Chinese authorities have barred two Manus executives from leaving the country while investigating whether Meta's reported $2 billion acquisition of the Singapore-based AI startup violated foreign investment reporting rules. "Manus was founded in China but last year relocated its headquarters and core team to Singapore," notes the Financial Times. "Meta acquired it for $2 billion at the end of last year." The Financial Times reports: Manus's chief executive Xiao Hong and chief scientist Ji Yichao were summoned to a meeting in Beijing with the National Development and Reform Commission this month, according to three people with knowledge of the matter.
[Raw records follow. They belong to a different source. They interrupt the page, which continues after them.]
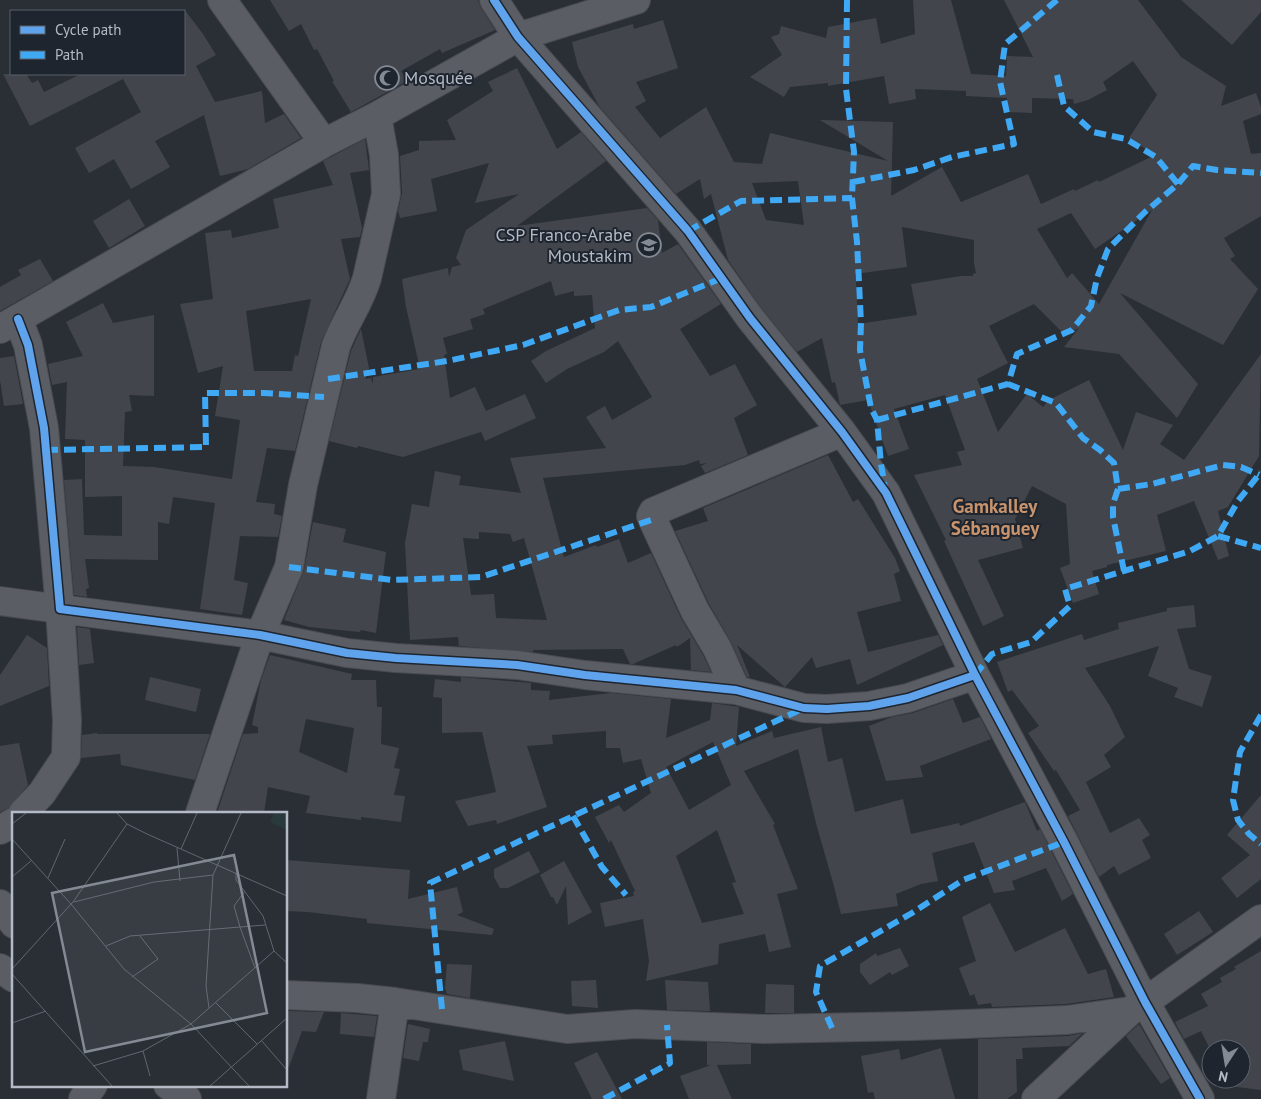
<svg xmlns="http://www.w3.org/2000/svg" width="1261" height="1099" font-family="'PT Sans',sans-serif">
<rect width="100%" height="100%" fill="#2a2f35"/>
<path fill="#42464c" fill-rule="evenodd" d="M270 0H478L481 8 495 30 442 53 440 49 401 71 407 81 351 112 332 81H334L317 49 314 50 301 24 289 31Z
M913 0H951L971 74 1006 76 1007 56 1033 57 1004 0H1138L1181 57 1226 86 1221 106 1256 93 1261 107V114L1243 121 1251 154 1261 153V216L1224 238 1235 256 1230 259 1258 289 1223 345 1120 293 1198 384 1177 418 1119 354 1064 347 1079 328 1065 335 1034 304 989 326 1008 363 977 379 998 432 1027 394 1043 407 1049 400 1089 380 1123 450 1136 412 1173 425 1160 444 1184 460 1261 354 1259 456 1228 507 1218 511 1229 556 1218 560 1194 501 1157 515 1166 551 1107 565V567L1092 571 1099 594 1073 603 1060 568 1070 564 1066 504 1032 486 1015 519 1023 548 978 560 1004 616 983 626 944 541 946 540 914 475 962 465 957 452 965 450 945 395 894 409 909 449 888 456 868 400 840 405 835 382 832 383 822 338 797 352 762 309 728 260 711 194 704 199 700 179 676 194 599 106 578 67 572 42 633 24 634 29 663 20 678 68 636 82 646 101 635 107 660 138 706 107 734 162 762 164 770 133 888 161 820 120 893 122 891 196 942 167 961 202 1028 174 1041 204 1074 189 1075 191 1098 180 1099 182 1155 155 1129 138 1157 95 1133 61 1103 82 1107 90 1088 100 1074 104 1073 99 1032 98V113L1007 112V98L966 96V91L915 89 916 99 889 104 884 76 828 86V83L790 87 784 97 750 77 782 55 771 37 779 34 781 26 826 38 828 27 876 18 881 44 915 34ZM798 181 804 225 766 220 752 183ZM1152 210 1099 304 1072 273 1067 278 1037 229 1071 213 1095 249ZM902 227 974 240V263L976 273 973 274V276H961L911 284 917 315 858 324 856 282 855 274 907 267Z
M1181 0H1261V12L1232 45Z
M184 9 203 34 216 55 196 66 215 102 262 91 265 123 284 114 301 138 248 169 220 176 204 115 155 141 170 167 131 189 114 159 89 173 75 148 141 112 123 79 30 126 3 74H26L32 83 38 80 44 92 81 74H184Z
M517 68 557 149 581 132 606 161 517 226 647 208 658 220 662 253 678 244 721 304 680 329 710 376 735 364 757 405 734 418 748 455 705 473 701 466 707 463 700 464 699 460 685 465 543 478 564 557 596 545 597 547 619 539 628 563 651 553 681 618 703 655 711 672 691 670 690 638 677 647 676 645 633 664H630L623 649 533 650V652L459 646 458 637 410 640 405 543 412 504 429 507 435 471 461 476 459 485 521 493 510 458 606 448 586 417 605 406 612 420 652 397 618 341 604 352 567 369 546 383 531 361 546 351 595 328 592 295 574 296V291L555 296 551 281 483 309 485 314 470 319 473 329 443 338 447 354 444 355 450 398 475 387 486 411 525 394 536 418 485 441 481 432 403 457 358 446 357 448 329 441 351 351 361 329 369 368 365 379 371 378 373 384V377L420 369 406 307 402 279 448 268 449 277 452 267 461 265 456 258 466 230 519 194 475 203 489 163 431 179 437 211 400 218 398 211 402 193 400 156 419 150V141L456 140 447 120 493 91 488 82ZM479 532 510 534 513 542 524 538 547 620 496 618 494 594 471 595 463 538 479 539Z
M365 139 369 170 350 173 362 228 360 237 341 239 350 279 321 342 295 451 267 448 256 502 275 504 274 514 282 516 278 537 240 536 234 580 248 583 242 615 200 609 215 503 173 497 169 524 158 522V560L85 559 89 588 86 589 87 597 74 595 64 480 82 479 84 535 122 536V496L85 497V440L65 439 67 382 52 385 48 364 83 356 66 322 103 303 113 323 154 315V396L129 395 132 411 125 412 123 466 154 467 232 479 240 420 215 416 223 366 198 373 180 304 213 299 205 233 231 230 232 238 279 228 273 199 333 185 323 161ZM311 299 298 356 295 355 292 371H254L246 311Z
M129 199 145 226 109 248 93 221Z
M40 259 53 281 0 311V287L21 275 18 270Z
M14 356 23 404 4 406 0 380V358Z
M828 455 853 502 858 499 895 558 900 571 894 574 901 601 857 612 868 652 938 635 943 645 857 685 850 659 816 668 812 657 785 687 737 645 750 677H747L730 640 709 604 675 531 708 521 703 508Z
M313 522 346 529 343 542 386 552 376 633 361 630 360 632 309 627 284 620 304 570Z
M1194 605 1196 627 1177 629 1189 669 1212 676 1202 707 1174 697 1178 688 1148 676 1159 646 1085 668 1110 706 1125 737 1104 755 1111 767 1086 782 1110 833 1139 818 1150 835 1142 840 1151 858 1119 875 1114 866 1099 877 1068 816 1080 810 1056 770 1054 771 1028 733 1039 726 1012 690 1008 692 997 662 1082 634 1084 640 1119 629 1118 623 1167 611V608Z
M77 627 90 629 94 663 79 665Z
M27 635 47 648 49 686 0 706V675Z
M270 655 352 674 351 680H376L377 707H382L381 744 399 748 394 768 400 769 394 795 405 796 401 822 361 817V820L306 813 310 796 268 787 264 813H217L243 734 258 733V727L252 725 261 680ZM306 719 354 728 347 773 299 752Z
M150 677 201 689 196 712 145 700Z
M461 677 531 683V690L550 691 549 700 611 693 671 699 666 738 710 720 712 703 739 707 736 746 772 731 774 738 821 727 828 762 842 758 855 812 903 799 911 834 959 823 960 826 1025 802 1037 831 1040 829 1073 894 1062 901 1046 868 1012 881 1015 890 994 893 974 842 932 853 938 881 921 884 896 894 898 906 841 914 832 879 817 827 798 749 744 771 775 824 773 825 798 889 777 894 791 947 769 952 765 934 719 944 718 964 646 981 649 961 643 919 605 927 600 903 634 896 633 892 635 891 611 840 609 843 595 817 619 805 624 812 651 793 641 759 623 763 620 748H606V731L552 735 553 744 527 746 547 807 497 824 496 820 468 826 455 801 496 792 482 732 442 733V698L433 697 435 679 461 682ZM713 742 731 785 689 810 666 767ZM717 830 736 882 732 883 744 914 702 923 676 856Z
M953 699 963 723 980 717 991 739 920 766 923 777 886 781 869 726 892 717 913 713Z
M97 733V734H210L195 780 121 765 120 754 81 758 82 735Z
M19 743 28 785 9 808 0 812V746Z
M1261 795V879L1237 898 1221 878 1250 855 1227 835Z
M529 851 540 872 508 888H500L494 877V869Z
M286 860 410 870 408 899 457 887 463 912 457 915 494 929 492 935 367 923V919L308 912 286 911Z
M564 861 592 912 568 925 566 886 557 905 553 897H551L540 875Z
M990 903 1015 952 1065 928 1088 974 1106 969 1114 997 1066 1004 992 1007 991 1003 978 1005 974 994 970 996 959 968 976 961 962 917Z
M1199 911 1213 932 1177 955 1164 934Z
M900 948 909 966 892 975 890 972 870 985 860 972V964L876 953 877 956Z
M1261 951V1090L1229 1086 1225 1079H1241V1049H1211V1051L1201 1031 1184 1039 1175 1022 1208 1006 1201 994 1222 982 1220 978 1236 969 1234 967Z
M447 964 472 965 470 998 447 994 445 988Z
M596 980 598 1008 572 1006 571 981Z
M665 980 708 982 710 1011 667 1010Z
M766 984 794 985V1013H765Z
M286 1011 324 1012 316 1032 302 1031 289 1067H286Z
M341 1013 377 1016 374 1037 340 1034Z
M408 1024 430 1029 428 1042H423L419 1061 403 1058Z
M1139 1024 1170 1078 1161 1084 1126 1036Z
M1083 1033 1069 1046 1022 1048 1023 1059H1016L1017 1092 1007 1099H978V1039L1068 1036Z
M505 1041 514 1081 463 1070 459 1050Z
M707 1042 751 1044V1064L717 1065 732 1099H689L680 1076 711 1065H707Z
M941 1048 955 1099H875L873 1092 868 1093 861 1056 899 1049 901 1060Z
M597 1052 622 1099H592L574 1063Z"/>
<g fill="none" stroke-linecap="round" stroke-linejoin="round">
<g stroke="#484b50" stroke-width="30">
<path id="street" d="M222 0 324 143
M494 0 518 37 688 231 750 318 842 432 886 493 975 675 1064 842 1145 1002 1200 1099
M18 319 28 345 44 428 60 609 260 635 347 653 396 658 517 665 585 675 736 690 804 708 827 709 869 706 908 698 975 675
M0 329 324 143 377 116 518 37 636 0
M0 601 60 609 67 720 66 757 42 793 23 813
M736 690 717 648 695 611 651 516 653 512 842 432
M200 813 260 635 289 567 303 485 336 346C345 322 360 302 367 278L386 194 384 155 377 116
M0 830 14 822
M0 904 14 924
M0 968 14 978
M286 995 357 998 395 1002 567 1029 635 1024 765 1029 912 1026 1067 1020 1130 1011
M168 1085 187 1099
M83 1099 93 1085
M381 1099 395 1002
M1036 1099 1130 1011 1145 1002 1261 919"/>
</g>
<use href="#street" stroke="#5a5d63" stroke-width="28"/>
<path stroke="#3fa9f5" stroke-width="6" stroke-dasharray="12 6" stroke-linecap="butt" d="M847 0 846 89 854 152 852 198 857 242 861 323 860 350 871 408 877 420 881 464 885 488
M1057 75 1064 106 1093 132 1126 139 1156 157 1178 184
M853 182 914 170 952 157 1014 144 1000 82 1005 44 1057 0
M688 231 741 201 852 198
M328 379 447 361 523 345 619 310 651 307 722 278
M1008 384 1056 403 1083 438 1100 450 1114 463 1118 489 1152 484 1223 465 1241 467 1259 475
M877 420 1008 384 1017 354 1072 330 1091 306 1097 278 1108 249 1145 212 1178 184 1193 166 1217 170 1261 173
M46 450 206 447 205 393H264L324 397
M1118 489 1113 504V517L1124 571
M1218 536 1261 548
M289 567 392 580 481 577 651 520
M975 675 992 654 1031 642 1070 606 1065 589 1190 551 1218 536 1238 501 1261 472
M1261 715 1240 752 1233 800 1238 820 1249 834 1261 844
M573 816 602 867 626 895
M442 1009 430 883 804 708
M832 1028 816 992 820 966 912 913 963 880 1064 842
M604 1099 670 1063 667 1025"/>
<g stroke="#1e252f" stroke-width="11">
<path id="cycleway" d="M494 0 518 37 688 231 750 318 842 432 886 493 975 675 1064 842 1145 1002 1200 1099
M18 319 28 345 44 428 60 609 260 635 347 653 396 658 517 665 585 675 736 690 804 708 827 709 869 706 908 698 975 675"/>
</g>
<use href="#cycleway" stroke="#60a3ed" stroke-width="8"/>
</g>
<defs>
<g id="mosque-ring" transform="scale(1.25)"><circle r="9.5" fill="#1e252f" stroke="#848a93" stroke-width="1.5"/><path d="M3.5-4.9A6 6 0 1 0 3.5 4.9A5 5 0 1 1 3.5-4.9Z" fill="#848a93"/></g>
<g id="school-ring" transform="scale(1.25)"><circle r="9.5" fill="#1e252f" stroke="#848a93" stroke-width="1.5"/><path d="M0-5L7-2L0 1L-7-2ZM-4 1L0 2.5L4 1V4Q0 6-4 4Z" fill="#848a93"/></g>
</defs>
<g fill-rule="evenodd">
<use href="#mosque-ring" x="387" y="78"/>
<use href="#school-ring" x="649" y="245"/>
</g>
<g text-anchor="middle" stroke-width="4" stroke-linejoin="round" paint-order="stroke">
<g font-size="18" fill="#b4bbc6" stroke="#1e252f" text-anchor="start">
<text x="404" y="84">Mosquée</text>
<text x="632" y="241" text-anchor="end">CSP Franco-Arabe<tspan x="632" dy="21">Moustakim</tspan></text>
</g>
<g font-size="19" font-weight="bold" fill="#c9946c" stroke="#1e252f">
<text x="995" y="513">Gamkalley<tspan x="995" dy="22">Sébanguey</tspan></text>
</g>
</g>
<g transform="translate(12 812)">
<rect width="275" height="275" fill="#2a2f35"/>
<path d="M262 1H275V18L258 10Z" fill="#2a3a3c"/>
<path fill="none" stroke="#61676f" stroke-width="1" d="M105 1 115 12 135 22 275 84M0 12 14 1M0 27 59 92 112 157 179 212 237 274M165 36 168 69M169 37 185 1M0 65 20 48M36 66 53 27M233 79 222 94 228 115 253 113M62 90 142 70 201 63M94 134 118 124 228 115 243 156M262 139 275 151M0 157 61 90 115 12M0 162 100 274M120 165 146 147 128 124M204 191 245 232M197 196 194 174 201 63 229 1M0 211 34 199M249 228 275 258M131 239 138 264M81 254 131 239 179 212 262 139 251 104 224 68V61M198 274 275 206"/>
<path fill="#848a93" fill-opacity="0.15" stroke="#848a93" stroke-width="2.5" d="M222 43 255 201 73 240 40 81Z"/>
<rect width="275" height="275" fill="none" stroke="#b4bbc6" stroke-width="2.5"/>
</g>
<rect x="10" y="10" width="175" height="65" fill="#1e252f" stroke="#5a616b"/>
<rect x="20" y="26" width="25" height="8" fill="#60a3ed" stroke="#5a616b"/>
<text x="55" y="35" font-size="15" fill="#b4bbc6">Cycle path</text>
<rect x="20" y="51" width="25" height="8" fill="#3fa9f5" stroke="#5a616b"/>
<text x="55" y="60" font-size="15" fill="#b4bbc6">Path</text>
<g transform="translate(1226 1064) rotate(192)"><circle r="24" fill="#1e252f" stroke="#5a616b"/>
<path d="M0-4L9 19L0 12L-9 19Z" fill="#848a93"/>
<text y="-8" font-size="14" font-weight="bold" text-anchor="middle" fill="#b4bbc6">N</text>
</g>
</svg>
They said Xiao and Ji were questioned on potential violations of foreign direct investment rules related to its onshore Chinese entities. After the meeting, the Singapore-based executives were told they were not allowed to leave China because of a regulatory review, while they remain free to travel within the country, two of the people said. No formal investigation has been opened and no charges have been brought. Manus is actively seeking law firms and consultancies to help resolve the matter, said a person with knowledge of the move.